On Sat, 10 May 2008, Doug Henwood wrote:
> States could set up proportional voting systems if they want. A growing
> third party could elect people to the House, not to mention state
> legislatures. It is a way to change the electoral system, though it'd
> take some time.
Sure! That would be the way. I'm just saying: it would have to be the way -- a major part of your movement's energy would have to turn around instituting IRV or something like it. Otherwise it wouldn't make sense.
And if someone can set up a national business model for getting IRV instituted on a large scale I would be deeply interested in devoting my time and energy to it. I've already got a book in my head on the subject.
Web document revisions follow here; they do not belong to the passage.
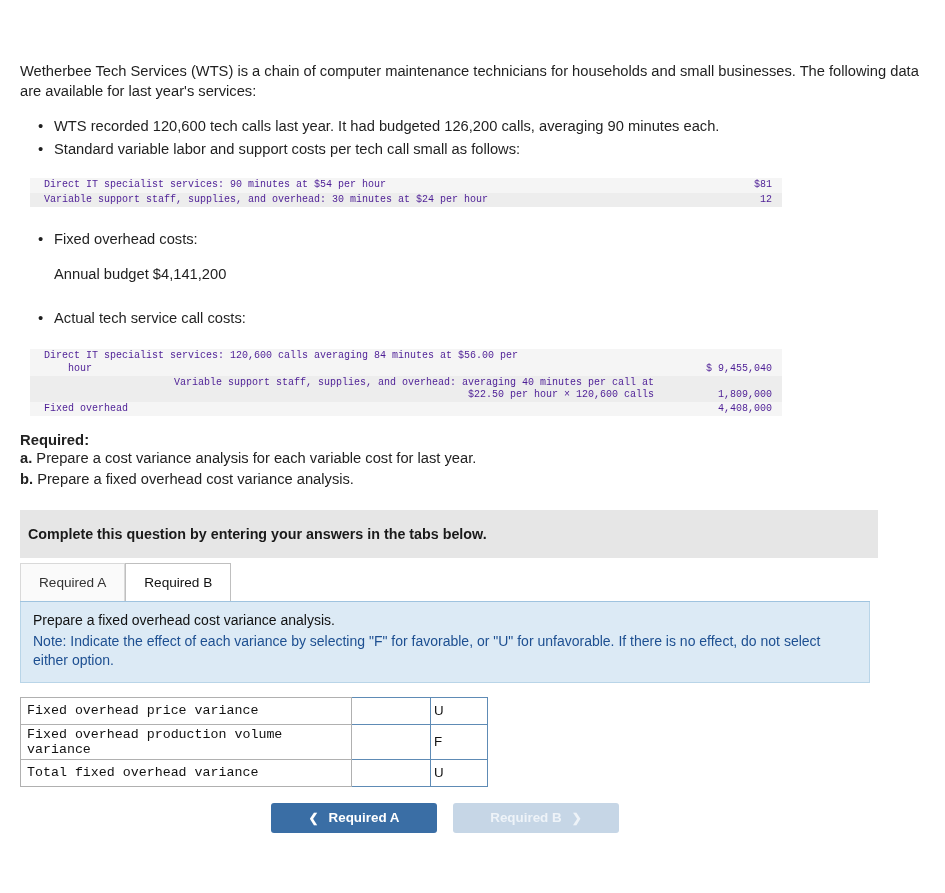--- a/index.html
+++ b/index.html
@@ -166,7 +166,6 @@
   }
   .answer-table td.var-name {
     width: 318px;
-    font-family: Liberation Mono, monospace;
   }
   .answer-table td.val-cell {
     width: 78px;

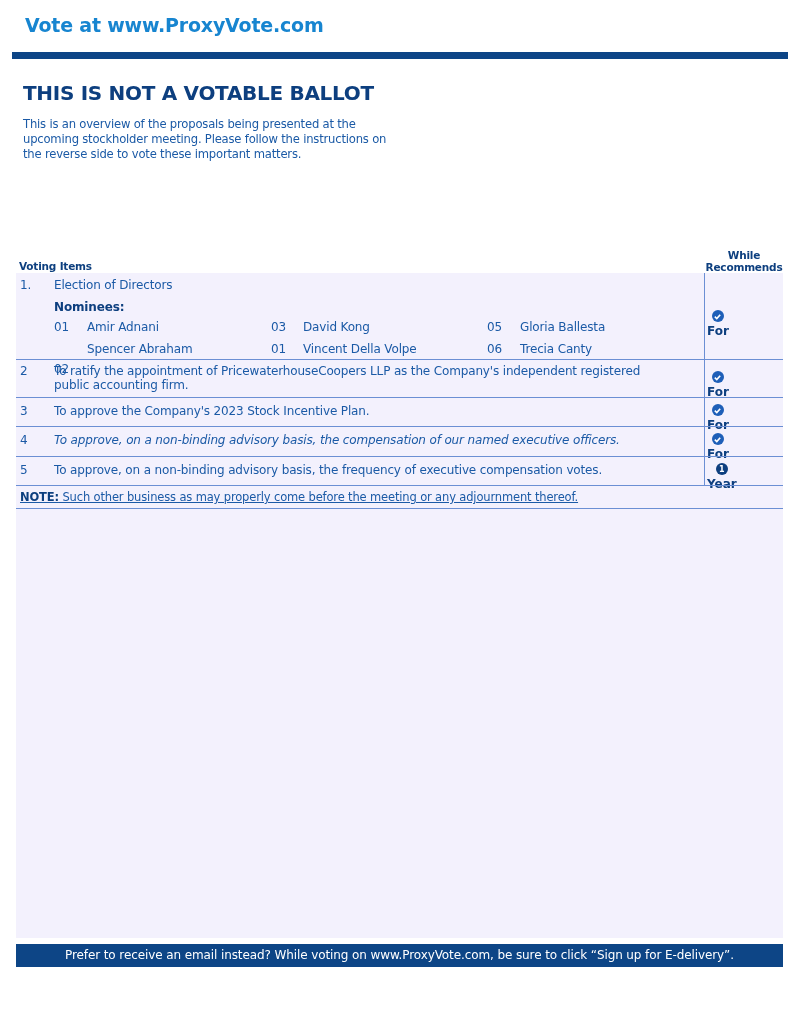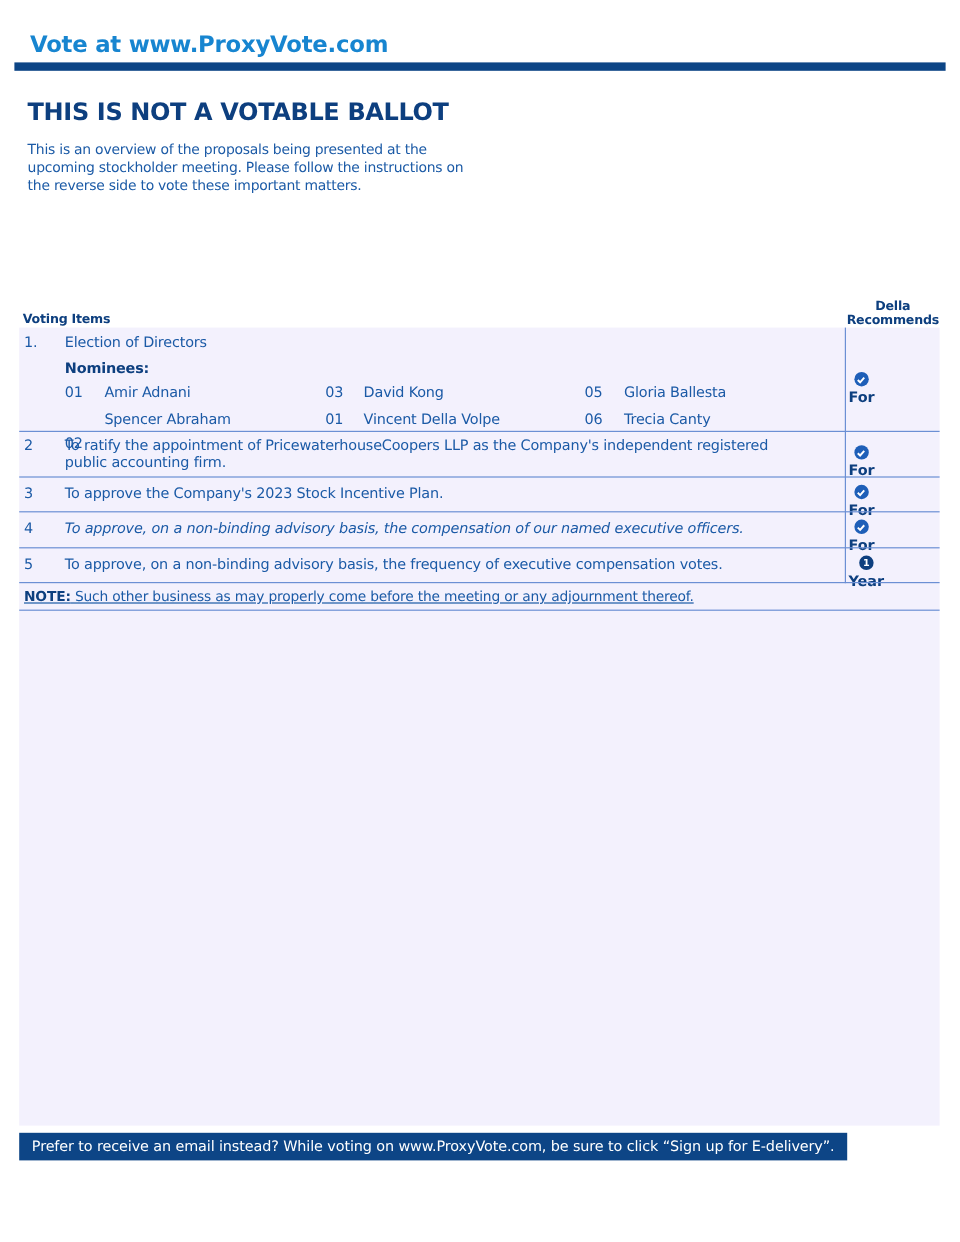--- a/index.html
+++ b/index.html
@@ -5,7 +5,7 @@
   html, body { margin:0; padding:0; background:#ffffff; }
   body { width:800px; height:1035px; position:relative; overflow:hidden;
          font-family:"DejaVu Sans", "Liberation Sans", sans-serif; color:#1b5aa6; }
-  .vote-url { position:absolute; left:25px; top:14px; font-size:19px; font-weight:bold; color:#1785d0; letter-spacing:-0.2px;margin-top:12px; }
+  .vote-url { position:absolute; left:25px; top:14px; font-size:19px; font-weight:bold; color:#1785d0; letter-spacing:-0.2px; }
   .top-rule { position:absolute; left:12px; top:52px; width:776px; height:7px; background:#0d4586; }
   .title { position:absolute; left:23px; top:81px; font-size:20px; font-weight:bold; color:#0d3f7f; letter-spacing:-0.3px; }
   .intro { position:absolute; left:23px; top:117px; width:380px; font-size:11.6px; line-height:15px; color:#1b5aa6; letter-spacing:-0.2px; }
But it brings us back one more time to the national model. The excitement of changing it in a state not only depends entirely on the national consequences -- it doesn't make rational sense on a state level, as recent developments in California have shown: if you're a progressive state, and you switch in a national election, all you've done is give up electoral votes.
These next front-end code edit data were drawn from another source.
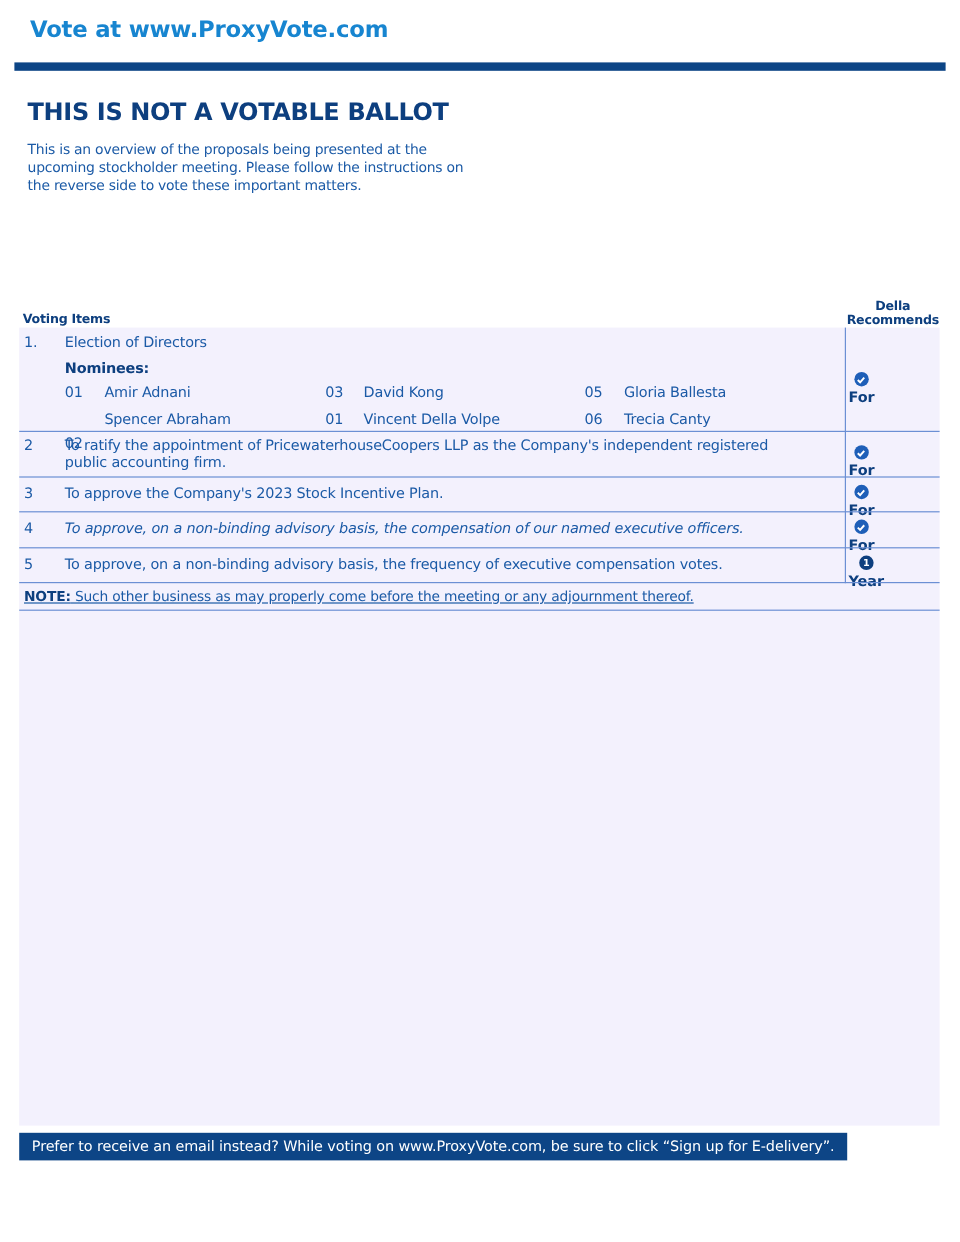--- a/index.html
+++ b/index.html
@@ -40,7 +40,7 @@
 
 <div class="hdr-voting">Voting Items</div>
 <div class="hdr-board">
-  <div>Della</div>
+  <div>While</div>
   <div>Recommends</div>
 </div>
There is a model for how to make this work -- it's that each state that passed a proportional voting measure would join a pact that wouldn't institutes the changes on a national level until an overwhelming number joined. And that up until then, they'd use them on state levels.
But doing this thoroughly on a state level is almost the same problem as doing it nationally. To organize a movement of people who really cared about turning the system upside down in a state with 17 million people in it, you need something that connects over long distance into a common endeavor that they can see grow and get excited by.